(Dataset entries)

● ● ●

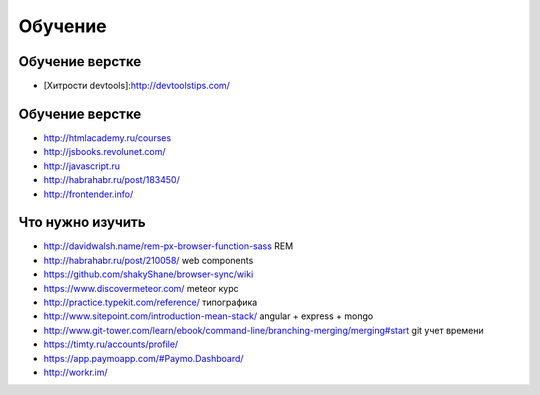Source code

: Обучение
========

Обучение верстке
----------------
+ [Хитрости devtools]:http://devtoolstips.com/

Обучение верстке
----------------

+ http://htmlacademy.ru/courses
+ http://jsbooks.revolunet.com/
+ http://javascript.ru
+ http://habrahabr.ru/post/183450/
+ http://frontender.info/ 

Что нужно изучить
-----------------

+ http://davidwalsh.name/rem-px-browser-function-sass REM
+ http://habrahabr.ru/post/210058/ web components
+ https://github.com/shakyShane/browser-sync/wiki 
+ https://www.discovermeteor.com/ meteor курс
+ http://practice.typekit.com/reference/ типографика
+ http://www.sitepoint.com/introduction-mean-stack/ angular + express + mongo
+ http://www.git-tower.com/learn/ebook/command-line/branching-merging/merging#start git учет времени
+ https://timty.ru/accounts/profile/ 
+ https://app.paymoapp.com/#Paymo.Dashboard/
+ http://workr.im/ 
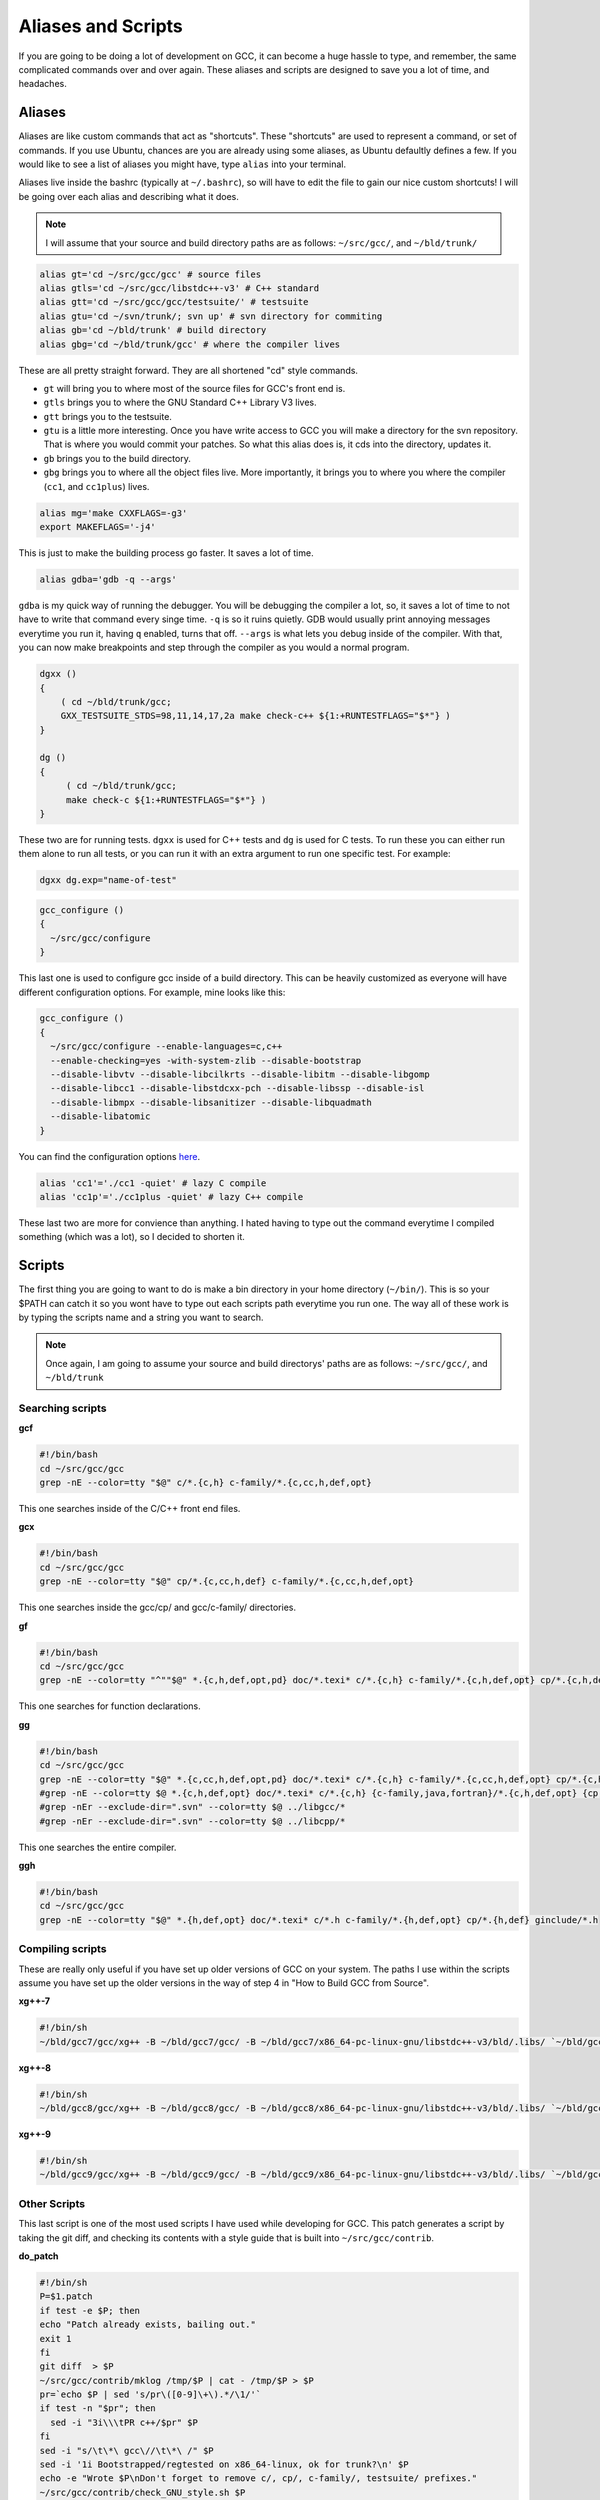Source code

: Aliases and Scripts
===================

If you are going to be doing a lot of development on GCC, it can become a huge
hassle to type, and remember, the same complicated commands over and over again.
These aliases and scripts are designed to save you a lot of time, and headaches.

Aliases
-------

Aliases are like custom commands that act as "shortcuts". These "shortcuts" are
used to represent a command, or set of commands. If you use Ubuntu, chances are
you are already using some aliases, as Ubuntu defaultly defines a few. If you
would like to see a list of aliases you might have, type ``alias`` into your 
terminal.

Aliases live inside the bashrc (typically at ``~/.bashrc``), so will have to 
edit the file to gain our nice custom shortcuts! 
I will be going over each alias and describing what it does.

.. note::

   I will assume that your source and build
   directory paths are as follows: ``~/src/gcc/``, and ``~/bld/trunk/``


.. code-block:: bash

   alias gt='cd ~/src/gcc/gcc' # source files
   alias gtls='cd ~/src/gcc/libstdc++-v3' # C++ standard
   alias gtt='cd ~/src/gcc/gcc/testsuite/' # testsuite
   alias gtu='cd ~/svn/trunk/; svn up' # svn directory for commiting
   alias gb='cd ~/bld/trunk' # build directory
   alias gbg='cd ~/bld/trunk/gcc' # where the compiler lives

These are all pretty straight forward. They are all shortened "cd" style
commands.

* ``gt`` will bring you to where most of the source files for GCC's 
  front end is.
* ``gtls`` brings you to where the GNU Standard C++ Library V3
  lives.
* ``gtt`` brings you to the testsuite.
* ``gtu`` is a little more interesting. Once you have write access to GCC you 
  will make a directory for the svn repository. That is where you would commit 
  your patches. So what this alias does is, it cds into the directory,
  updates it.
* ``gb`` brings you to the build directory.
* ``gbg`` brings you to where all the object files live. More importantly, it
  brings you to where you where the compiler (``cc1``, and ``cc1plus``) lives.

.. code-block:: bash

   alias mg='make CXXFLAGS=-g3'
   export MAKEFLAGS='-j4'

This is just to make the building process go faster. It saves a lot of time.

.. code-block:: bash

   alias gdba='gdb -q --args'

``gdba`` is my quick way of running the debugger. You will be debugging the
compiler a lot, so, it saves a lot of time to not have to write that 
command every singe time. ``-q`` is so it ruins quietly. GDB would usually
print annoying messages everytime you run it, having ``q`` enabled, turns that
off. ``--args`` is what lets you debug inside of the compiler. With that, you
can now make breakpoints and step through the compiler as you would a normal
program.

.. code-block:: bash

   dgxx ()
   {
       ( cd ~/bld/trunk/gcc;
       GXX_TESTSUITE_STDS=98,11,14,17,2a make check-c++ ${1:+RUNTESTFLAGS="$*"} )
   }
   
   dg ()
   {
        ( cd ~/bld/trunk/gcc;
	make check-c ${1:+RUNTESTFLAGS="$*"} )
   }

These two are for running tests. ``dgxx`` is used for C++ tests and 
``dg`` is used for C tests. To run these you can either run them alone to
run all tests, or you can run it with an extra argument to run one specific
test. For example:

.. code-block:: console

   dgxx dg.exp="name-of-test"

.. code-block:: bash

   gcc_configure ()
   {
     ~/src/gcc/configure
   }

This last one is used to configure gcc inside of a build directory. This can be
heavily customized as everyone will have different configuration options. For
example, mine looks like this:

.. code-block:: bash

   gcc_configure ()
   {
     ~/src/gcc/configure --enable-languages=c,c++ 
     --enable-checking=yes -with-system-zlib --disable-bootstrap 
     --disable-libvtv --disable-libcilkrts --disable-libitm --disable-libgomp 
     --disable-libcc1 --disable-libstdcxx-pch --disable-libssp --disable-isl 
     --disable-libmpx --disable-libsanitizer --disable-libquadmath 
     --disable-libatomic
   }

You can find the configuration options `here`_.

.. _here: https://gcc.gnu.org/install/configure.html

.. code-block:: console

   alias 'cc1'='./cc1 -quiet' # lazy C compile
   alias 'cc1p'='./cc1plus -quiet' # lazy C++ compile

These last two are more for convience than anything. I hated having to type out
the command everytime I compiled something (which was a lot), so I decided to
shorten it.

Scripts
-------

The first thing you are going to want to do is make a bin directory in your
home directory (``~/bin/``). This is so your $PATH can catch it so you wont have
to type out each scripts path everytime you run one. The way all of these work
is by typing the scripts name and a string you want to search.

.. note::

   Once again, I am going to assume your source and build directorys' paths are
   as follows: ``~/src/gcc/``, and ``~/bld/trunk``

Searching scripts
^^^^^^^^^^^^^^^^^

**gcf**

.. code-block:: bash

   #!/bin/bash
   cd ~/src/gcc/gcc
   grep -nE --color=tty "$@" c/*.{c,h} c-family/*.{c,cc,h,def,opt}

This one searches inside of the C/C++ front end files.

**gcx**

.. code-block:: bash

   #!/bin/bash
   cd ~/src/gcc/gcc
   grep -nE --color=tty "$@" cp/*.{c,cc,h,def} c-family/*.{c,cc,h,def,opt}

This one searches inside the gcc/cp/ and gcc/c-family/ directories.

**gf**

.. code-block:: bash

   #!/bin/bash
   cd ~/src/gcc/gcc
   grep -nE --color=tty "^""$@" *.{c,h,def,opt,pd} doc/*.texi* c/*.{c,h} c-family/*.{c,h,def,opt} cp/*.{c,h,def} ginclude/*.h config/i386/*.{c,h,def,opt}

This one searches for function declarations.

**gg**

.. code-block:: bash

   #!/bin/bash
   cd ~/src/gcc/gcc
   grep -nE --color=tty "$@" *.{c,cc,h,def,opt,pd} doc/*.texi* c/*.{c,h} c-family/*.{c,cc,h,def,opt} cp/*.{c,h,def,cc} ginclude/*.h config/i386/*.{c,h,def,opt}
   #grep -nE --color=tty $@ *.{c,h,def,opt} doc/*.texi* c/*.{c,h} {c-family,java,fortran}/*.{c,h,def,opt} {cp,objc,objc}/*.{c,h,def} lto/*.{c,h,opt} go/*.{c,cc,h} ada/*.{adb,ads} ada/gcc-interface/*.{c,h,def,opt} config/*.{c,h,def,opt} config/*/*.{c,h,md,def,opt} common/config/*/*.c
   #grep -nEr --exclude-dir=".svn" --color=tty $@ ../libgcc/*
   #grep -nEr --exclude-dir=".svn" --color=tty $@ ../libcpp/*

This one searches the entire compiler.

**ggh**

.. code-block:: bash

   #!/bin/bash
   cd ~/src/gcc/gcc
   grep -nE --color=tty "$@" *.{h,def,opt} doc/*.texi* c/*.h c-family/*.{h,def,opt} cp/*.{h,def} ginclude/*.h

Compiling scripts
^^^^^^^^^^^^^^^^^

These are really only useful if you have set up older versions of GCC on your
system. The paths I use within the scripts assume you have set up the older
versions in the way of step 4 in "How to Build GCC from Source".

**xg++-7**

.. code-block:: bash

   #!/bin/sh
   ~/bld/gcc7/gcc/xg++ -B ~/bld/gcc7/gcc/ -B ~/bld/gcc7/x86_64-pc-linux-gnu/libstdc++-v3/bld/.libs/ `~/bld/gcc7/x86_64-pc-linux-gnu/libstdc++-v3/scripts/testsuite_flags --build-includes` -B ~/bld/gcc7/x86_64-pc-linux-gnu/libsanitizer/ubsan/.libs/ -Wl,-rpath=~/bld/gcc7/x86_64-pc-linux-gnu/libsanitizer/ubsan/.libs/ "$@"

**xg++-8**

.. code-block:: bash

   #!/bin/sh
   ~/bld/gcc8/gcc/xg++ -B ~/bld/gcc8/gcc/ -B ~/bld/gcc8/x86_64-pc-linux-gnu/libstdc++-v3/bld/.libs/ `~/bld/gcc8/x86_64-pc-linux-gnu/libstdc++-v3/scripts/testsuite_flags --build-includes` -B ~/bld/gcc8/x86_64-pc-linux-gnu/libsanitizer/ubsan/.libs/ -Wl,-rpath=/home/mbelivea/bld/gcc8/x86_64-pc-linux-gnu/libsanitizer/ubsan/.libs/ "$@"

**xg++-9**

.. code-block:: bash

   #!/bin/sh
   ~/bld/gcc9/gcc/xg++ -B ~/bld/gcc9/gcc/ -B ~/bld/gcc9/x86_64-pc-linux-gnu/libstdc++-v3/bld/.libs/ `~/bld/gcc9/x86_64-pc-linux-gnu/libstdc++-v3/scripts/testsuite_flags --build-includes` -B ~/bld/gcc9/x86_64-pc-linux-gnu/libsanitizer/ubsan/.libs/ -Wl,-rpath=/home/mbelivea/bld/gcc9/x86_64-pc-linux-gnu/libsanitizer/ubsan/.libs/ "$@"

Other Scripts
^^^^^^^^^^^^^

This last script is one of the most used scripts I have used while developing
for GCC. This patch generates a script by taking the git diff, and checking its
contents with a style guide that is built into ``~/src/gcc/contrib``.

**do_patch**

.. code-block:: bash

   #!/bin/sh
   P=$1.patch
   if test -e $P; then
   echo "Patch already exists, bailing out."
   exit 1
   fi
   git diff  > $P
   ~/src/gcc/contrib/mklog /tmp/$P | cat - /tmp/$P > $P
   pr=`echo $P | sed 's/pr\([0-9]\+\).*/\1/'`
   if test -n "$pr"; then
     sed -i "3i\\\tPR c++/$pr" $P
   fi
   sed -i "s/\t\*\ gcc\//\t\*\ /" $P
   sed -i '1i Bootstrapped/regtested on x86_64-linux, ok for trunk?\n' $P
   echo -e "Wrote $P\nDon't forget to remove c/, cp/, c-family/, testsuite/ prefixes."
   ~/src/gcc/contrib/check_GNU_style.sh $P
   $EDITOR $P

The way to run this script is as follows: ``do_patch pr55555555`` then it will
generate a patch called ``pr55555555.patch``.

● ● ●

TASK GOAL » Every line above from the line with "heavily customized as" to the line with "--enable-checking=yes -with-system-zlib --disable-bootstrap", both included, must be reproduced exactly, and no other line may appear.

YOUR SOLUTION »
heavily customized as everyone will have different configuration options. For
example, mine looks like this:

.. code-block:: bash

   gcc_configure ()
   {
     ~/src/gcc/configure --enable-languages=c,c++ 
     --enable-checking=yes -with-system-zlib --disable-bootstrap 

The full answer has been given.